Kamis, 05 Maret 2015

Pagi Pohon

Pagi hari itu selalu menakjubkan. Sehitam apapun nasibmu, seburuk apapun sarapanmu, fajar yang merekah dengan konsisten memberi nuansa yang hangat dan menyenangkan. Bahkan ketika udara terasa pengap dan langit berwarna kelabu, pagi masih menyisakan kesegaran dan kemilau. Walaupun hanya bisa dibayangkan, karena berada di balik gemawan.

Keindahan dan pesona pagi bisa kamu lihat lewat matamu. Sejuknya udara bisa kamu rasakan lewat kulit dan bulu-bulu halus hidungmu. Namun, segenap keindahan yang bisa tercerap oleh pancaindera itu adalah satu hal. Dan hal yang lain – yang cukup berbeda dengan itu – adalah konsep mengenai pagi itu sendiri. Cobalah membayangkan pagi hari. Apa yang terlintas di benakmu? Suara burung, sinar matahari, langit biru lembut, sinar kuning-oranye di ufuk timur? Atau bisa dipanjang-panjangkan menjadi suara deburan ombak, senyuman, nasi goreng, kekasih, ... dan seterusnya dan seterusnya. Asosiasi memang kerap menjadi pintu akan banyak hal. Menyembunyikan yang ditahan-tahan, katanya. Pagi kerap bermain sebagai pemantik.

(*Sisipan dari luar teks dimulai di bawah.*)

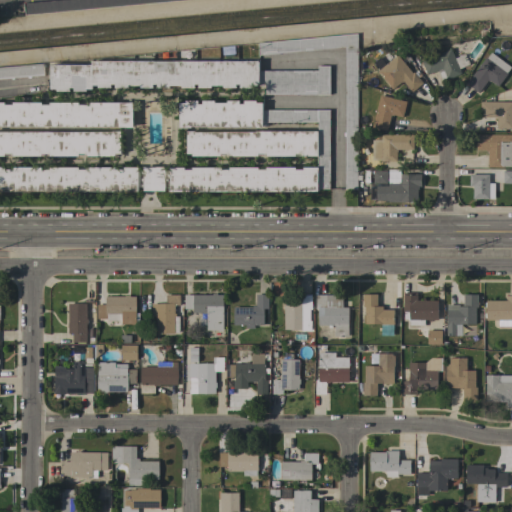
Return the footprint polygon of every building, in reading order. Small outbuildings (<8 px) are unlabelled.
[(24,3),(56,0),(185,0),(25,15),(24,3)] [(357,34),(357,75),(361,75),(361,78),(357,78),(357,175),(361,175),(361,180),(357,180),(357,189),(345,189),(345,47),(258,56),(258,43),(357,34)] [(455,57),(465,53),(469,64),(459,69),(461,73),(442,81),(439,73),(442,71),(441,69),(427,75),(421,61),(451,49),(455,57)] [(510,67),(506,73),(507,74),(498,87),(490,81),(489,82),(487,80),(478,93),(466,84),(486,57),(486,58),(491,52),(510,67)] [(412,73),(414,72),(423,83),(412,92),(402,81),(392,89),(377,71),(397,55),(412,73)] [(259,62),(259,71),(318,71),(318,66),(330,66),(330,95),(265,95),(265,83),(258,83),(258,85),(252,85),(252,87),(240,87),(240,84),(235,84),(235,88),(223,88),(223,86),(211,86),(211,88),(198,88),(198,84),(194,84),(194,88),(181,88),(181,85),(169,85),(169,88),(156,88),(156,84),(152,84),(152,88),(139,88),(139,85),(127,85),(127,88),(114,88),(114,85),(110,85),(110,88),(98,88),(98,86),(92,86),(92,89),(86,89),(86,91),(73,91),(73,88),(69,88),(69,91),(56,91),(56,89),(50,89),(50,65),(91,65),(91,61),(259,62)] [(0,67),(42,63),(44,75),(0,79),(0,67)] [(406,102),(402,117),(393,115),(393,116),(391,115),(387,131),(372,127),(380,95),(406,102)] [(303,154),(295,154),(295,156),(266,156),(266,154),(258,154),(258,156),(229,156),(229,154),(221,154),(221,156),(192,156),(192,154),(187,154),(187,131),(195,131),(195,133),(256,132),(256,131),(317,131),(317,122),(267,122),(267,126),(262,126),(262,128),(255,128),(255,127),(191,127),(191,128),(179,128),(179,103),(184,103),(184,101),(198,101),(198,104),(202,104),(202,101),(214,101),(214,103),(226,103),(226,101),(239,101),(239,104),(243,104),(243,101),(256,101),(256,103),(262,103),(262,110),(329,110),(329,189),(318,189),(318,192),(169,192),(169,188),(165,188),(165,191),(143,191),(143,181),(138,181),(138,192),(0,192),(0,102),(5,102),(5,105),(12,105),(12,102),(42,102),(42,105),(49,105),(49,103),(79,102),(79,105),(86,105),(86,102),(133,102),(133,128),(118,128),(119,126),(0,126),(0,132),(112,132),(112,131),(121,131),(121,154),(115,154),(115,156),(87,156),(87,154),(77,154),(77,156),(50,156),(50,154),(41,154),(41,156),(12,156),(12,154),(4,154),(4,156),(0,156),(0,167),(5,167),(5,170),(12,170),(12,167),(40,167),(40,169),(49,169),(49,167),(79,167),(79,169),(87,169),(87,168),(116,167),(116,169),(123,169),(123,167),(138,167),(138,170),(143,170),(143,167),(165,167),(165,170),(169,170),(169,168),(184,167),(184,170),(191,170),(191,167),(221,167),(221,169),(229,169),(229,167),(258,167),(258,170),(265,170),(265,167),(295,167),(295,170),(302,170),(302,167),(317,167),(317,156),(303,156),(303,154)] [(511,129),(496,129),(497,119),(496,119),(496,117),(480,117),(480,101),(511,101),(511,129)] [(511,135),(511,167),(504,167),(487,167),(487,151),(485,151),(476,151),(476,134),(511,135)] [(413,135),(413,150),(397,150),(397,152),(396,152),(396,161),(381,161),(381,160),(372,160),(372,140),(381,140),(381,135),(413,135)] [(387,171),(387,183),(373,183),(373,171),(387,171)] [(511,183),(502,183),(502,171),(511,171),(511,183)] [(388,202),(388,201),(376,200),(376,186),(388,186),(388,183),(399,183),(399,182),(400,182),(401,174),(421,174),(421,186),(418,186),(418,189),(417,189),(417,202),(388,202)] [(489,183),(494,183),(494,198),(489,198),(489,199),(472,199),(472,186),(469,186),(469,174),(489,174),(489,183)] [(409,326),(409,320),(404,320),(404,312),(403,312),(403,292),(416,293),(416,295),(417,295),(417,300),(437,301),(437,320),(431,320),(431,321),(428,321),(428,319),(424,319),(423,326),(409,326)] [(212,295),(212,294),(217,294),(217,295),(223,295),(223,330),(206,330),(206,313),(193,313),(193,309),(184,309),(184,295),(212,295)] [(252,307),(252,306),(256,306),(256,294),(265,294),(265,306),(263,306),(263,325),(253,325),(253,328),(245,328),(245,325),(233,324),(233,307),(252,307)] [(364,307),(363,307),(363,294),(377,294),(377,306),(382,306),(382,310),(393,310),(393,336),(380,336),(381,324),(364,324),(364,307)] [(459,305),(459,306),(463,307),(463,294),(477,295),(477,308),(475,308),(475,325),(461,324),(461,336),(446,336),(447,305),(459,305)] [(124,297),(125,295),(130,295),(130,296),(135,297),(135,324),(121,324),(121,321),(108,321),(108,319),(97,319),(97,305),(105,305),(105,296),(124,297)] [(156,304),(166,304),(166,295),(180,295),(180,305),(174,305),(174,313),(175,313),(175,316),(179,316),(179,333),(174,333),(156,333),(156,304)] [(284,299),(300,299),(300,295),(311,295),(311,309),(309,309),(309,320),(310,320),(310,331),(301,330),(301,329),(284,329),(284,299)] [(342,295),(342,307),(348,307),(348,336),(334,336),(334,325),(332,325),(332,328),(328,328),(328,325),(318,325),(318,309),(315,309),(315,295),(342,295)] [(506,301),(506,296),(511,296),(511,320),(486,320),(486,318),(484,318),(484,313),(486,313),(486,307),(484,307),(484,303),(486,303),(486,301),(506,301)] [(86,319),(88,319),(87,324),(86,324),(86,342),(72,342),(72,333),(68,333),(68,327),(67,327),(67,323),(68,323),(68,303),(86,303),(86,319)] [(427,329),(441,330),(440,344),(426,344),(427,329)] [(137,345),(137,360),(121,360),(121,345),(137,345)] [(329,382),(329,383),(326,383),(326,394),(315,394),(315,381),(318,381),(318,352),(335,353),(335,357),(349,357),(348,382),(329,382)] [(264,380),(267,380),(267,394),(256,394),(256,382),(247,381),(247,389),(233,389),(233,380),(234,380),(234,377),(225,377),(225,364),(235,364),(235,363),(244,363),(244,362),(249,362),(249,363),(251,363),(251,353),(263,353),(263,363),(264,363),(264,380)] [(298,379),(299,379),(299,384),(298,384),(298,389),(282,389),(282,394),(272,394),(272,380),(279,380),(279,375),(280,375),(280,359),(283,359),(283,353),(292,353),(292,359),(299,360),(298,379)] [(365,365),(377,366),(378,354),(394,354),(394,366),(393,366),(393,384),(377,383),(377,395),(363,395),(363,382),(364,382),(365,365)] [(189,364),(212,363),(212,358),(223,357),(223,371),(215,371),(215,382),(216,382),(216,388),(215,388),(215,393),(189,393),(189,364)] [(465,370),(475,370),(475,387),(477,387),(477,400),(462,400),(463,388),(446,388),(446,362),(449,362),(449,358),(465,358),(465,370)] [(97,362),(115,362),(115,364),(127,364),(127,368),(126,368),(126,370),(136,370),(136,383),(127,383),(127,392),(108,391),(108,393),(103,393),(103,392),(97,392),(97,362)] [(177,362),(177,385),(158,385),(158,386),(154,386),(154,393),(140,393),(140,367),(157,367),(157,362),(164,362),(177,362)] [(417,394),(403,394),(403,381),(409,381),(409,363),(425,363),(425,370),(437,370),(437,389),(417,389),(417,394)] [(65,394),(54,394),(54,375),(57,375),(64,375),(64,369),(83,369),(83,368),(94,368),(93,379),(92,394),(65,393),(65,394)] [(511,382),(511,407),(506,407),(506,401),(485,401),(485,375),(499,375),(499,382),(511,382)] [(136,446),(136,458),(139,458),(139,461),(158,461),(158,479),(144,479),(144,485),(128,485),(128,463),(112,463),(112,446),(136,446)] [(76,452),(76,451),(80,451),(80,452),(107,452),(107,470),(99,470),(98,478),(92,478),(92,477),(71,477),(71,476),(61,475),(61,461),(70,461),(70,452),(76,452)] [(246,452),(246,451),(251,451),(251,452),(257,452),(257,470),(256,470),(256,476),(243,476),(243,470),(227,471),(227,466),(219,467),(219,452),(246,452)] [(370,471),(370,452),(385,452),(385,451),(398,451),(398,460),(410,460),(410,474),(397,474),(397,477),(386,477),(386,471),(370,471)] [(281,462),(300,462),(300,461),(304,461),(304,453),(318,453),(318,464),(311,464),(311,480),(281,480),(281,462)] [(417,473),(428,473),(428,461),(440,461),(440,459),(457,459),(457,478),(446,478),(446,490),(429,490),(429,495),(417,495),(417,473)] [(476,484),(465,483),(466,464),(483,465),(482,467),(487,467),(487,469),(494,469),(494,472),(506,473),(506,487),(495,487),(495,502),(476,502),(476,484)] [(153,508),(153,509),(149,509),(149,508),(138,507),(137,511),(121,511),(121,508),(123,508),(123,506),(130,506),(130,490),(141,490),(141,488),(149,488),(149,490),(160,490),(160,508),(153,508)] [(75,489),(75,498),(84,498),(84,511),(61,511),(61,489),(75,489)] [(310,490),(310,499),(317,499),(317,511),(293,511),(293,490),(310,490)] [(219,511),(219,493),(238,493),(238,511),(219,511)]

Konsep mengenai pagi yang menyegarkan ternyata banyak membantuku memahamimu. Pertama-tama, seperti yang aku gambleh-kan di atas, aku perlu dengan sadar memisahkan – atau lebih tepatnya “menginsyafi” – dirimu yang aktual: yang bisa aku lihat, aku rasakan permukaan kasar kulitmu, aku dengar siulanmu; dan dirimu secara konseptual: yang tercetak rapi di dalam kepalaku (dan kerap juga di dalam hatiku), tak peduli dengan apa yang pancainderaku rasakan terhadap dirimu.

Kedua hal ini, yang aktual dan yang konseptual, bukanlah dua hal yang berlawanan. Keduanya saling melengkapi, ibarat dua sisi dari mata uang yang sama. Ada saat ketika yang aktual dan yang konseptual melebur menjadi dirimu yang utuh menurut pandanganku. Namun ada pula saat ketika yang konseptual berkebalikan dengan apa yang kurasakan. Namun, itu bukan berarti bahwa dirimu telah mengalami dualisme. Dirimu tetap adalah dirimu. Kamu tidak pernah merasakan bahwa ada konsep mengenai dirimu yang secara “semerta-merta dan sewenang-wenang” aku rasakan terhadap dirimu. Dan barangkali akan juga dirasakan secara berbeda-beda oleh 7 milyar manusia di muka bumi. Setiap orang memiliki caranya sendiri-sendiri untuk memahami konsep mengenai dirimu.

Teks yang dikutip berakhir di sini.